— START OF Excerpted passage —

535 F2d 1388 Cartridge Television Inc Thompson v. Tulchin
535 F.2d 1388
In the Matter of CARTRIDGE TELEVISION, INC., Bankrupt.
Eddie L. THOMPSON, Jr., et al., Appellants,
Stanley TULCHIN, as Trustee-in-Bankruptcy of Cartridge
Television, Inc., Appellee.
No. 748, Docket 75-5019.
United States Court of Appeals,
Argued April 7, 1976.
Decided June 9, 1976.
I. Walton Bader, New York City (Bader & Bader, New York City, of counsel), for appellants.
M. David Graubard, New York City (Conrad B. Duberstein, Otterbourg, Steindler Houston & Rosen, P.C., New York City, of counsel), for appellee.
Before FRIENDLY, MANSFIELD and MULLIGAN, Circuit Judges.
MANSFIELD, Circuit Judge:
This appeal raises the question of whether the disallowance pursuant to § 57(d) of the Bankruptcy Act, 11 U.S.C. § 93(d), of a contingent and unliquidated damage claim against a corporate bankrupt, which alleges stock fraud and violation of federal securities laws, constitutes an abuse of the statutory power vested in the bankruptcy court or a violation of the Due Process Clause of the Fifth Amendment. On June 3, 1975, Bankruptcy Judge Asa Herzog applied the statute to a corporate bankruptcy and disallowed appellants' claims. His order was affirmed by Judge Kevin T. Duffy of the Southern District of New York.
After an abortive attempt to effectuate a Chapter XI arrangement, the debtor-appellee, Cartridge Television, Inc., entered into straight bankruptcy. Appellants, who are stockholders of the bankrupt, filed claims in the bankruptcy proceeding on behalf of themselves and purportedly on behalf of classes of similarly situated stockholders, alleging (as they had in two class actions filed in the Southern District of New York against Cartridge Television while it was in Chapter XI proceedings1) fraud and violation of federal securities laws on the part of Cartridge Television, including the issuance of a false prospectus and the filing of false and misleading reports to the Securities and Exchange Commission. Unliquidated damages approximated at $60 million were claimed ($20 million on behalf of one group and $40 million on behalf of another). The liquidation of the bankrupt's assets has resulted in an estate of close to $800,000, against which there are approximately 600 provable, liquidated claims of general unsecured creditors which aggregate about $3 million.

— END OF Excerpted passage —

## Written tasks:
1) Write out the part of the Cartridge Television bankruptcy opinion starting with "Eddie L. THOMPSON, Jr., et" and going on through "April 7, 1976.".
2) Carry on the Cartridge Television bankruptcy opinion from its last sentence.

— START OF Supplied entries —

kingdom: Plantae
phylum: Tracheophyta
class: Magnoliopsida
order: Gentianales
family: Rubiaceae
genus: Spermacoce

— END OF Supplied entries —

## Answers provided:
1)
Eddie L. THOMPSON, Jr., et al., Appellants,
Stanley TULCHIN, as Trustee-in-Bankruptcy of Cartridge
Television, Inc., Appellee.
No. 748, Docket 75-5019.
United States Court of Appeals,
Argued April 7, 1976.

2)
Bankruptcy Judge Herzog, recognizing that if appellants' claims were treated as tort claims they would not fall within any category of provable debts or claims under § 63 of the Bankruptcy Act, 11 U.S.C. § 103, assumed arguendo that they might be provable as implied contract claims under § 63(a)(4) of the Act. He then proceeded to disallow and expunge the claims, holding that, to the extent that each claim purported to represent a class, no authority existed under the Act or rules thereunder for the filing of class claims. Appellants' individual claims were expunged under § 57(d) because the "ultimate disposition is so distant that I must find that liquidation of the claims would . . . unreasonably delay the administration of this estate. . . ."
The claimants appeal from Judge Duffy's order affirming that of the bankruptcy court. Since the class action status of both stock fraud claims has since been stricken by the district court,2 Judge Herzog's class claim ruling is mooted and hence warrants no discussion.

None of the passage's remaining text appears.